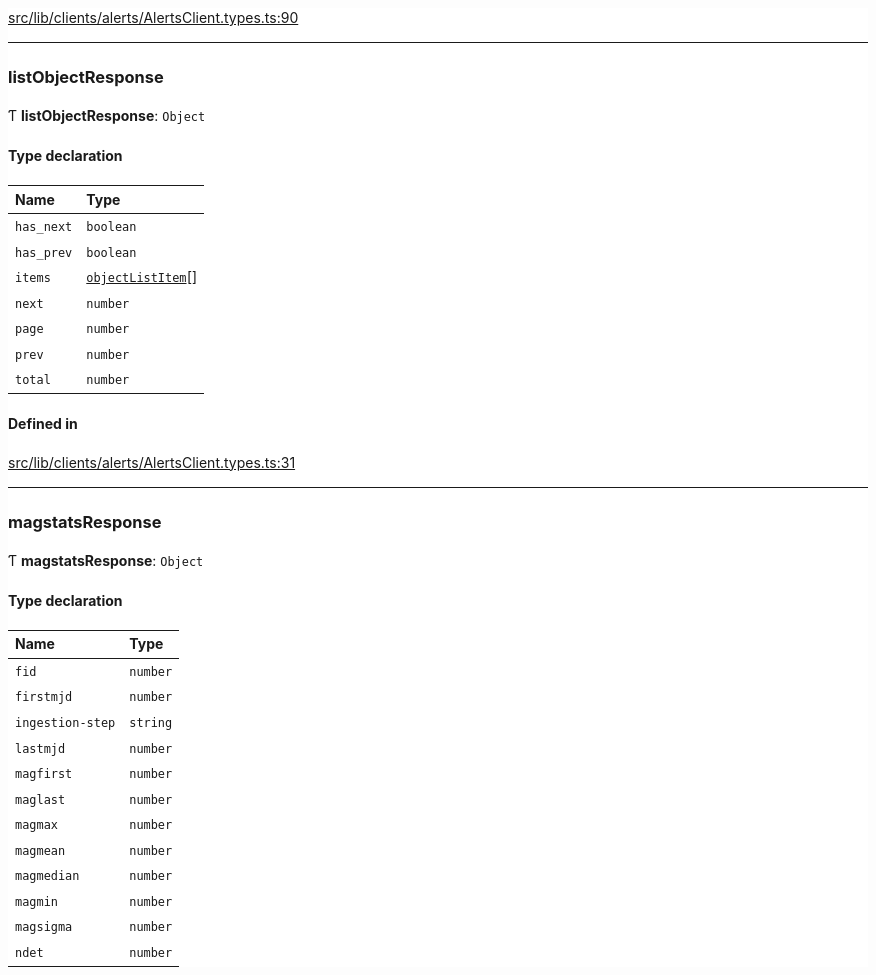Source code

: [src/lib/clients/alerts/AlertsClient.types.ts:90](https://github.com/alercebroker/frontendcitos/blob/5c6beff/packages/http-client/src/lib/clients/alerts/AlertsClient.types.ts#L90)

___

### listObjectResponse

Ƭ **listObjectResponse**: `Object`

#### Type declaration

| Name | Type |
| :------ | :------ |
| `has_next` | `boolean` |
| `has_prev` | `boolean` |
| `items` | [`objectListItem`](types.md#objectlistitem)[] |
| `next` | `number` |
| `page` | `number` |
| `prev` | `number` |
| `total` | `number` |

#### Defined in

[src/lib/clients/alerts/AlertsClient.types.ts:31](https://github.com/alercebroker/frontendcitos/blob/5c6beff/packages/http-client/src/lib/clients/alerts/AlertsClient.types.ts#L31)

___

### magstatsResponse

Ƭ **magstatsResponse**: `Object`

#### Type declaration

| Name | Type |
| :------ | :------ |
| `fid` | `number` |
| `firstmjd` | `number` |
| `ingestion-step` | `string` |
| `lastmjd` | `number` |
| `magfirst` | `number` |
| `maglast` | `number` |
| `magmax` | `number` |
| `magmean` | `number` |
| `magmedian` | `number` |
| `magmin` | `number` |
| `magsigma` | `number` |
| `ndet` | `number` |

▶ Your assignment
Nothing but lines that contain "listObjectResponse" should appear in the answer. Copy each from the records.

▶ Written solution
### listObjectResponse
Ƭ **listObjectResponse**: `Object`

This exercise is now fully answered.